§ Aim of the task
In the article on AI stocks, rewrite the part between "I think it's" and "money-making business ideas.", inclusive, renaming "Big Blue" to "IBM".

§ Text for analysis
*-*-*

Many artificial intelligence (AI) stocks are soaring this year. The introduction of powerful and user-friendly chatbots such as Google Bard and OpenAI's ChatGPT took the world by storm, and now everybody wants a finger in that tasty pie. Some of the early leaders in this shakeup have seen their stock prices double or triple in recent months.

But Wall Street forgot to send that memo to a handful of promising AI experts. Shares of embedded AI specialist NXP Semiconductors (NXPI 1.94%) have only gained 17% in 2023 and titanic sector veteran International Business Machines (IBM -1.05%) is actually down by a couple of percent.

Both of these lagging AI stocks strike me as excellent buys at reasonable stock prices right now.

IBM's AI roots go deeper than you thought

I think it's kind of funny that most investors don't think of IBM as an AI pioneer. This centennial company developed world-class machine learning systems decades ago. The first big-ticket public exposure of these efforts came in 1997, when the Deep Blue chess computer became the first machine to beat the reigning world champion Garry Kasparov.

And Big Blue never stopped pursuing the AI opportunity. IBM's patent portfolio in the AI sector holds tens of thousands of filings, adding thousands more every year. You can hardly shake a stick in the AI field without hitting a few IBM patents, innovations, and money-making business ideas.

*-*-*

§ Listed entries

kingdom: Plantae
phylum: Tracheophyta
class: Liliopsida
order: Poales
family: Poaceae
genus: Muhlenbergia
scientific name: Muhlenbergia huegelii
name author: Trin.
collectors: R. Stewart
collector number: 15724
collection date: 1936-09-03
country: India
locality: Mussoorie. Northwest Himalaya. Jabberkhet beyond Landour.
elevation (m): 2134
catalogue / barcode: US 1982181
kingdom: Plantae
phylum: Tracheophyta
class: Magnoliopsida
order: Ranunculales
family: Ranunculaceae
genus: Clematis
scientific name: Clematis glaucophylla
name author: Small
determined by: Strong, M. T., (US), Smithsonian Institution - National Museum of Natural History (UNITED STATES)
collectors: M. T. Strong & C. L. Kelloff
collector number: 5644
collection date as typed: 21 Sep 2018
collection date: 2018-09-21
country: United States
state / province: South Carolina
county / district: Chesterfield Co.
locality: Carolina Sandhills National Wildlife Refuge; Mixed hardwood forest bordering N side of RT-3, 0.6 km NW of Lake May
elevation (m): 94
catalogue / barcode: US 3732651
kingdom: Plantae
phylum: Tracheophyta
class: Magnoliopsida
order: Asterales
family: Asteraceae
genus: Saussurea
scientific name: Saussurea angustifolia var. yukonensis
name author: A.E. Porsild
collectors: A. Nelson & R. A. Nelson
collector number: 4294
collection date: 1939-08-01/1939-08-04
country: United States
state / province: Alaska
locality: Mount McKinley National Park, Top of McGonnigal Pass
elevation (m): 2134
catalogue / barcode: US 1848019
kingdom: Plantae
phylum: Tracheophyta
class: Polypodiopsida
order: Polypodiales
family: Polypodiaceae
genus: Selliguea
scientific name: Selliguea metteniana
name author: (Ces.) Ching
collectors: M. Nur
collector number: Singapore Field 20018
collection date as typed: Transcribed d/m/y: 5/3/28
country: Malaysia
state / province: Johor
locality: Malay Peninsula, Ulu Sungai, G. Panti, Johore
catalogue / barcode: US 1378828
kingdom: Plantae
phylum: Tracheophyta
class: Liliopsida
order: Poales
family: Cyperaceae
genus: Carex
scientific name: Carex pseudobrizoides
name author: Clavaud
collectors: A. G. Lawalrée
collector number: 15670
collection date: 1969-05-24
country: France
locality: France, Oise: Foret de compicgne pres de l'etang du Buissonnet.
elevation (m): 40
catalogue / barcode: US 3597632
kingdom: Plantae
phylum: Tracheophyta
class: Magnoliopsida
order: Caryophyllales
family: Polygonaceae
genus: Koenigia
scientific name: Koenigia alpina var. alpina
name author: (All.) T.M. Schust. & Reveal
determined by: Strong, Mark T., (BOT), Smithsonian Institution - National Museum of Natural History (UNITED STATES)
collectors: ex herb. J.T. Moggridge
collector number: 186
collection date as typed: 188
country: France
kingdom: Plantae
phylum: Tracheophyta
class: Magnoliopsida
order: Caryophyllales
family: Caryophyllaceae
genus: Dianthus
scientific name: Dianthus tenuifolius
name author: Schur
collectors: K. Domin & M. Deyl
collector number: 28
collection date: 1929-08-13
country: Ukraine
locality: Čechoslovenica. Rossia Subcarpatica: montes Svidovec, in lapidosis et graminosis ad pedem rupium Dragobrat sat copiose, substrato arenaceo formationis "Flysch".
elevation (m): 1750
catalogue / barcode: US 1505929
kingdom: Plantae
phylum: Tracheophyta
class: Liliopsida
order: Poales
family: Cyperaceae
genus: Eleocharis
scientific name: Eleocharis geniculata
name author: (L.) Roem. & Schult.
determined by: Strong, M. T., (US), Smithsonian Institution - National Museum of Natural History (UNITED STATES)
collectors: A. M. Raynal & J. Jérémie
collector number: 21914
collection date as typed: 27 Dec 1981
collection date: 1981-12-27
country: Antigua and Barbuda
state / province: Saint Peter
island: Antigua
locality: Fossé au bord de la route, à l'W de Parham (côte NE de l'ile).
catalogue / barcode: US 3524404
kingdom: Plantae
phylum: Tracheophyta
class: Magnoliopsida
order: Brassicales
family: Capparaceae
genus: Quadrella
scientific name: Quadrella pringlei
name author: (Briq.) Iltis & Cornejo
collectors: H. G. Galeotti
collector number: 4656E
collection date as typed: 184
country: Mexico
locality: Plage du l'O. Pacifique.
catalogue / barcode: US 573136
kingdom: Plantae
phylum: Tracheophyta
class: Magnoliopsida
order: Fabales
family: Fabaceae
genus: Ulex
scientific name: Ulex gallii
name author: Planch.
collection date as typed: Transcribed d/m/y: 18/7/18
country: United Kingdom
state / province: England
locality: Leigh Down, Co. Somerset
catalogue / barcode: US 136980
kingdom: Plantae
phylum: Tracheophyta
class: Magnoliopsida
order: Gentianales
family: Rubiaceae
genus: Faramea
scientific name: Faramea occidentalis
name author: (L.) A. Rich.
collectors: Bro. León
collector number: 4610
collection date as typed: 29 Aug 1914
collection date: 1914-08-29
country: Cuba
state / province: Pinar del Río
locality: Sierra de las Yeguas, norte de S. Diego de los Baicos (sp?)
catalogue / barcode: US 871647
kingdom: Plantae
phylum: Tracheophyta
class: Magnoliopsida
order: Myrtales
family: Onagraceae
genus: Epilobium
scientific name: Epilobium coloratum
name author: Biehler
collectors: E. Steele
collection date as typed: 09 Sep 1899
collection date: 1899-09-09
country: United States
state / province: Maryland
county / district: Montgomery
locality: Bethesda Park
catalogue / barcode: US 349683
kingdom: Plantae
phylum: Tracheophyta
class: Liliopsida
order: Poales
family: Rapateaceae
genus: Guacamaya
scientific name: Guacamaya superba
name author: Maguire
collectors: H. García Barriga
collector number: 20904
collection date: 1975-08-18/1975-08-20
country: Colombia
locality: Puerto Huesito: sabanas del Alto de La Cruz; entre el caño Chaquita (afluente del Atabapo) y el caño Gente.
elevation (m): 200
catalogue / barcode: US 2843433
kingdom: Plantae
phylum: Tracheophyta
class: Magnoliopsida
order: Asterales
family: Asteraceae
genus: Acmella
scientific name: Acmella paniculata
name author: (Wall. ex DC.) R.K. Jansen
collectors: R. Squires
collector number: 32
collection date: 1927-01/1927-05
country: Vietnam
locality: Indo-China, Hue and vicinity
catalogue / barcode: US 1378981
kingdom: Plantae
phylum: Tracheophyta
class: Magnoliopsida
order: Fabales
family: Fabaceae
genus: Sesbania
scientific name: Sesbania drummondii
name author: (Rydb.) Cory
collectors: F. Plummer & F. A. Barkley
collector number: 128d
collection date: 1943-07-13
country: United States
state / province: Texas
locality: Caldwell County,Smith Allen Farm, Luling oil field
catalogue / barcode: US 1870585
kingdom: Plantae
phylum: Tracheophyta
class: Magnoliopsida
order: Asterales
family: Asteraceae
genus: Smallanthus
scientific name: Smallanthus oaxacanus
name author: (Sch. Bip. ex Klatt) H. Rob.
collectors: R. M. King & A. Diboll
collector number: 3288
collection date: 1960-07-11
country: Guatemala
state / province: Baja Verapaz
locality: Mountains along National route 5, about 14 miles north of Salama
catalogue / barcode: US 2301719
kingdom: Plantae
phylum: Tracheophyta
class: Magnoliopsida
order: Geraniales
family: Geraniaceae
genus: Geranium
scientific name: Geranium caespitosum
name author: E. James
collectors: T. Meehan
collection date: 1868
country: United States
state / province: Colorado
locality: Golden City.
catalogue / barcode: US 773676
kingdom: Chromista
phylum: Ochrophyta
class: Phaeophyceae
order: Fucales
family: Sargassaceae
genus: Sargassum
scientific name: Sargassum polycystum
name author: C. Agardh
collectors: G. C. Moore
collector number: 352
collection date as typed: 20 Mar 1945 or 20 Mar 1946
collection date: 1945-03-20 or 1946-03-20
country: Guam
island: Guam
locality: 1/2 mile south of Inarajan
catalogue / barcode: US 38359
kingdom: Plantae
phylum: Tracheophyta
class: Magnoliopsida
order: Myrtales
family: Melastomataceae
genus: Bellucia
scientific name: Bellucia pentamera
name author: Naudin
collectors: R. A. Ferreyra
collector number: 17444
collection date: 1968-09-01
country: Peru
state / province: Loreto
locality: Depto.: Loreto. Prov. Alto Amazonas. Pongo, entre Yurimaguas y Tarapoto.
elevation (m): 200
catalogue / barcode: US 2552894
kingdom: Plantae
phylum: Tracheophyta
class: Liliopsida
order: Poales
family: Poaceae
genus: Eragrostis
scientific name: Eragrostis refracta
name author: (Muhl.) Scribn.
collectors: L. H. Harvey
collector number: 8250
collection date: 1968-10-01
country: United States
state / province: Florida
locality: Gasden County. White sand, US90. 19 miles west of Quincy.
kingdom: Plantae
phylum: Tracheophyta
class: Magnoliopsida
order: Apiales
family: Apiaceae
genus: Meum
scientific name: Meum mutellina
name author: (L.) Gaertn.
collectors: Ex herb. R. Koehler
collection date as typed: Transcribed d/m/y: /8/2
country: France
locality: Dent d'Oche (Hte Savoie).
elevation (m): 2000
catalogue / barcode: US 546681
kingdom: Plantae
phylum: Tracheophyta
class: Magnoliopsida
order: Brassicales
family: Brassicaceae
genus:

*-*-*

§ Final answer
I think it's kind of funny that most investors don't think of IBM as an AI pioneer. This centennial company developed world-class machine learning systems decades ago. The first big-ticket public exposure of these efforts came in 1997, when the Deep Blue chess computer became the first machine to beat the reigning world champion Garry Kasparov.

And IBM never stopped pursuing the AI opportunity. IBM's patent portfolio in the AI sector holds tens of thousands of filings, adding thousands more every year. You can hardly shake a stick in the AI field without hitting a few IBM patents, innovations, and money-making business ideas.